Words matter.  What we write about our patients in our medical notes to a great degree reflects how we feel about them. Our words also mold our future relationship with our patients. One good example cited by Jayshil Patel, MD in a recent JAMA editorial (found here) is the common phrase “the patient was a poor historian.” There may be many reasons why a patient is not able to answer our questions well, such as dementia, delirium or psychosis.  In fact, the inability to present a cogent narrative usually is an important symptom of an underlying condition.  “Poor historian” does not reflect this fact.  To the contrary, “poor historian” implies that the patient is at fault for my poor documentation, not me!  “Poor historian” leaves out that there are other ways for me to get a medical history (medical records, talking to family, etc).  “Poor historian” also implies that the patient was deliberately not cooperative—even though perhaps I spent maybe two minutes attempting to get a history.

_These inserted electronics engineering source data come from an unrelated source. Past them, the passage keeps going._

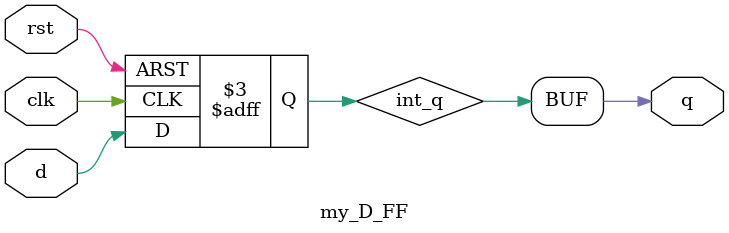
<source format=v>
module my_D_FF
(
	input d,
	input clk,
	input rst,
	output q
);
reg int_q;

assign q = int_q;

always @(posedge clk or negedge rst)
	if (~rst)
	begin
		int_q = 1'b0;
	end
	else
	begin
		int_q = d;
	end

endmodule

</source>
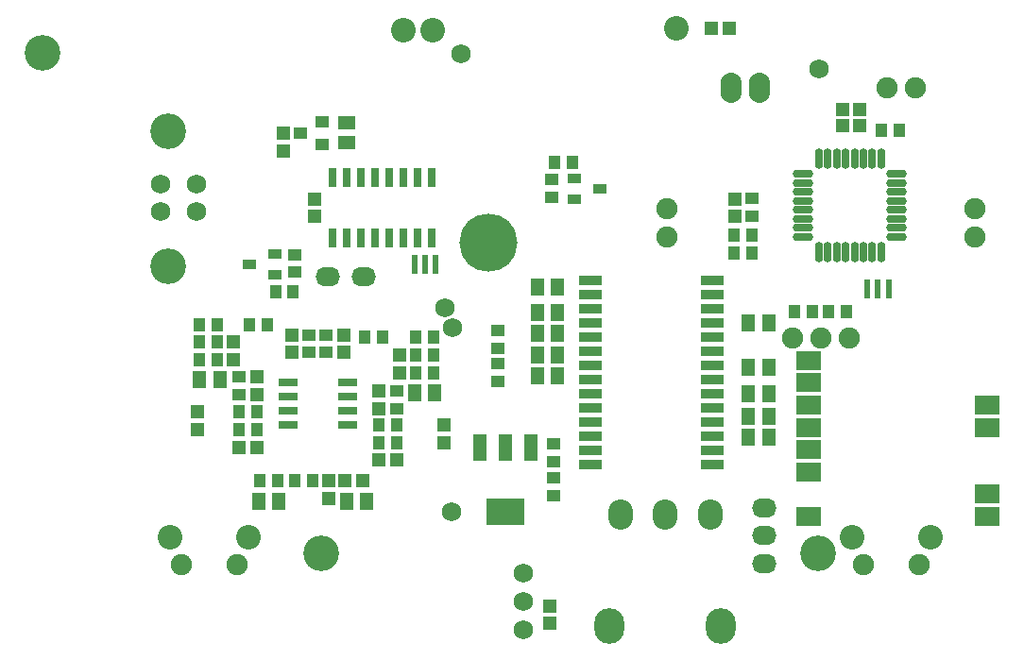
<source format=gts>
%FSTAX25Y25*%
%MOIN*%
%SFA1B1*%

%IPPOS*%
%ADD65R,0.043430X0.047370*%
%ADD66C,0.068000*%
%ADD67R,0.049340X0.033590*%
%ADD68R,0.086740X0.067060*%
%ADD69R,0.047370X0.047370*%
%ADD70R,0.019810X0.070990*%
%ADD71R,0.135950X0.092650*%
%ADD72R,0.045400X0.092650*%
%ADD73R,0.047370X0.043430*%
%ADD74R,0.031620X0.069020*%
%ADD75R,0.047370X0.047370*%
%ADD76R,0.049340X0.063120*%
%ADD77R,0.047370X0.045400*%
%ADD78R,0.069020X0.031620*%
%ADD79R,0.045400X0.047370*%
%ADD80R,0.045400X0.047370*%
%ADD81R,0.080830X0.033590*%
%ADD82O,0.029650X0.072960*%
%ADD83O,0.072960X0.029650*%
%ADD84R,0.063120X0.049340*%
%ADD85C,0.086740*%
%ADD86C,0.074930*%
%ADD87O,0.074930X0.106420*%
%ADD88O,0.086740X0.068000*%
%ADD89O,0.106420X0.126110*%
%ADD90O,0.086740X0.106420*%
%ADD91C,0.126110*%
%ADD92C,0.204850*%
%ADD93O,0.086740X0.068000*%
%LNmain_pcb-1*%
%LPD*%
G54D65*
X0328346Y0309842D03*
X0334646D03*
X0440551Y0345669D03*
X044685D03*
X0440551Y033937D03*
X044685D03*
X0251969Y0308268D03*
X0258268D03*
X0251969Y0301969D03*
X0258268D03*
X0272047Y0283465D03*
X0265748D03*
X0272047Y0277165D03*
X0265748D03*
X0334646Y0303543D03*
X0328346D03*
X0334646Y0297244D03*
X0328346D03*
X0315354Y027874D03*
X0321654D03*
X0315354Y0272441D03*
X0321654D03*
X0291732Y0259055D03*
X0285433D03*
X0279528D03*
X0273228D03*
X0275984Y0314173D03*
X0269685D03*
X0258268D03*
X0251969D03*
X0310236Y0309842D03*
X0316535D03*
X0383465Y0371654D03*
X0377165D03*
X0498819Y0382677D03*
X049252D03*
X0285039Y0325984D03*
X027874D03*
X046811Y0318898D03*
X0461811D03*
X0474016D03*
X0480315D03*
G54D66*
X0341339Y0312992D03*
X0338583Y0320079D03*
X0344094Y0409842D03*
X0470472Y0404331D03*
X0340945Y0248031D03*
X0366142Y0206535D03*
Y0216535D03*
Y0226535D03*
X0250787Y0353995D03*
Y0363838D03*
X0238189Y0353995D03*
Y0363838D03*
G54D67*
X0269488Y0335433D03*
X0278543Y0339173D03*
Y0331693D03*
X039311Y0362205D03*
X0384055Y0358465D03*
Y0365945D03*
G54D68*
X0466929Y0262205D03*
X0529921Y0285827D03*
Y0277953D03*
Y0254331D03*
Y0246457D03*
X0466929D03*
Y0270079D03*
Y0277953D03*
Y0285827D03*
Y0293701D03*
Y0301575D03*
G54D69*
X029252Y0352559D03*
Y0358465D03*
X0440945D03*
Y0352559D03*
G54D70*
X0327756Y0335433D03*
X0331496D03*
X0335236D03*
X0487598Y0326772D03*
X0491339D03*
X0495079D03*
G54D71*
X0359842Y0248031D03*
G54D72*
X0350787Y0270866D03*
X0359842D03*
X0368898D03*
G54D73*
X0287402Y0381924D03*
X0295276Y0377987D03*
Y0385861D03*
X044685Y0358661D03*
Y0352362D03*
X0357087Y0305906D03*
Y0312205D03*
Y0300394D03*
Y0294094D03*
X0296457Y0304331D03*
Y031063D03*
X0290551Y0304331D03*
Y031063D03*
X0265748Y0295669D03*
Y028937D03*
X0321654Y0290945D03*
Y0284646D03*
X0376378Y0365354D03*
Y0359055D03*
X0376772Y0260236D03*
Y0253937D03*
Y0272047D03*
Y0265748D03*
X0285433Y0332677D03*
Y0338976D03*
G54D74*
X0299035Y0366142D03*
X0304035D03*
X0334035Y0344882D03*
Y0366142D03*
X0329035D03*
X0324035D03*
X0319035D03*
X0314035D03*
X0309035D03*
X0329035Y0344882D03*
X0324035D03*
X0319035D03*
X0314035D03*
X0309035D03*
X0304035D03*
X0299035D03*
G54D75*
X0478937Y0390158D03*
X0484842D03*
X0478937Y0384646D03*
X0484842D03*
G54D76*
X0452756Y0314961D03*
X0445669D03*
X0452756Y0299213D03*
X0445669D03*
X0452756Y0289764D03*
X0445669D03*
X0452756Y028189D03*
X0445669D03*
X0452756Y0274409D03*
X0445669D03*
X0378346Y0303543D03*
X037126D03*
X0378346Y0296063D03*
X037126D03*
X0378346Y0311024D03*
X037126D03*
X0378346Y0318504D03*
X037126D03*
X0378346Y0327559D03*
X037126D03*
X0259055Y0294882D03*
X0251969D03*
X0327953Y0290158D03*
X0335039D03*
X0272835Y0251969D03*
X0279921D03*
X0311024D03*
X0303937D03*
G54D77*
X0302756Y031063D03*
Y0304331D03*
X0284646Y031063D03*
Y0304331D03*
X0263779Y0308268D03*
Y0301969D03*
X0272047Y0295669D03*
Y028937D03*
X0251181Y0283465D03*
Y0277165D03*
X0315354Y0290945D03*
Y0284646D03*
X0322441Y0303543D03*
Y0297244D03*
X0338189Y027874D03*
Y0272441D03*
X0297638Y0259055D03*
Y0252756D03*
X0281496Y037559D03*
Y038189D03*
X037559Y0208661D03*
Y0214961D03*
G54D78*
X0283071Y0293721D03*
Y028872D03*
Y028372D03*
Y027872D03*
X0304331Y0293721D03*
Y028872D03*
Y028372D03*
Y027872D03*
G54D79*
X0272047Y0270866D03*
X0265748D03*
X0315354Y0266535D03*
X0321654D03*
X0432677Y0418898D03*
X0438976D03*
G54D80*
X0309449Y0259055D03*
X030315D03*
G54D81*
X0432874Y0264744D03*
Y0269744D03*
Y0274744D03*
Y0279744D03*
Y0284744D03*
Y0289744D03*
Y0294744D03*
Y0299744D03*
Y0304744D03*
Y0309744D03*
Y0314744D03*
Y0319744D03*
Y0324744D03*
Y0329744D03*
X0389961D03*
Y0324744D03*
Y0319744D03*
Y0314744D03*
Y0309744D03*
Y0304744D03*
Y0299744D03*
Y0294744D03*
Y0289744D03*
Y0284744D03*
Y0279744D03*
Y0274744D03*
Y0269744D03*
Y0264744D03*
G54D82*
X0470472Y0339764D03*
X0473622D03*
X0476772D03*
X0479921D03*
X0483071D03*
X0486221D03*
X048937D03*
X049252D03*
Y0372835D03*
X048937D03*
X0486221D03*
X0483071D03*
X0479921D03*
X0476772D03*
X0473622D03*
X0470472D03*
G54D83*
X0498032Y0345276D03*
Y0348425D03*
Y0351575D03*
Y0354724D03*
Y0357874D03*
Y0361024D03*
Y0364173D03*
Y0367323D03*
X0464961D03*
Y0364173D03*
Y0361024D03*
Y0357874D03*
Y0354724D03*
Y0351575D03*
Y0348425D03*
Y0345276D03*
G54D84*
X0303937Y0385433D03*
Y0378346D03*
G54D85*
X0509809Y0239173D03*
X048225D03*
X0241699D03*
X0269258D03*
X0324016Y041811D03*
X0334252D03*
X0420079Y0418898D03*
G54D86*
X0505872Y0229331D03*
X0486187D03*
X0245636D03*
X0265321D03*
X0494685Y0397677D03*
X0504685D03*
X0416929Y0355315D03*
Y0345315D03*
X0525591Y0355315D03*
Y0345315D03*
X0461378Y0309409D03*
X0471378D03*
X0481378D03*
G54D87*
X0449409Y0397677D03*
X0439409D03*
G54D88*
X0451181Y0249606D03*
Y0239764D03*
Y0229921D03*
G54D89*
X0436024Y0207677D03*
X0396654D03*
G54D90*
X0432087Y0247047D03*
X0416339D03*
X0400591D03*
G54D91*
X0196457Y0410236D03*
X0470079Y0233465D03*
X0294882D03*
X0240945Y0382361D03*
Y0334961D03*
G54D92*
X0353937Y0343307D03*
G54D93*
X0297047Y0331102D03*
X0310039D03*
M02*
</source>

Many other common medical phrases also subtly disparage patients. Two good examples are the words “denies” and “admits” as in: “The patient denies drinking” or “the patient admits to IV heroin use.”  The implication of these words is that we are engaged in something akin to a hostile cross examination where I forced the patient to “admit” (against their will) to drinking and I really don’t believe the patient who “denies drug use.” Words guide how we think about our patients, even if on a subconscious basis.    When I use these words, I am saying that my patient and I are not on the same team.

In corrections, perhaps the single best example of a word that negatively influences our relationship with our patients is “inmate.”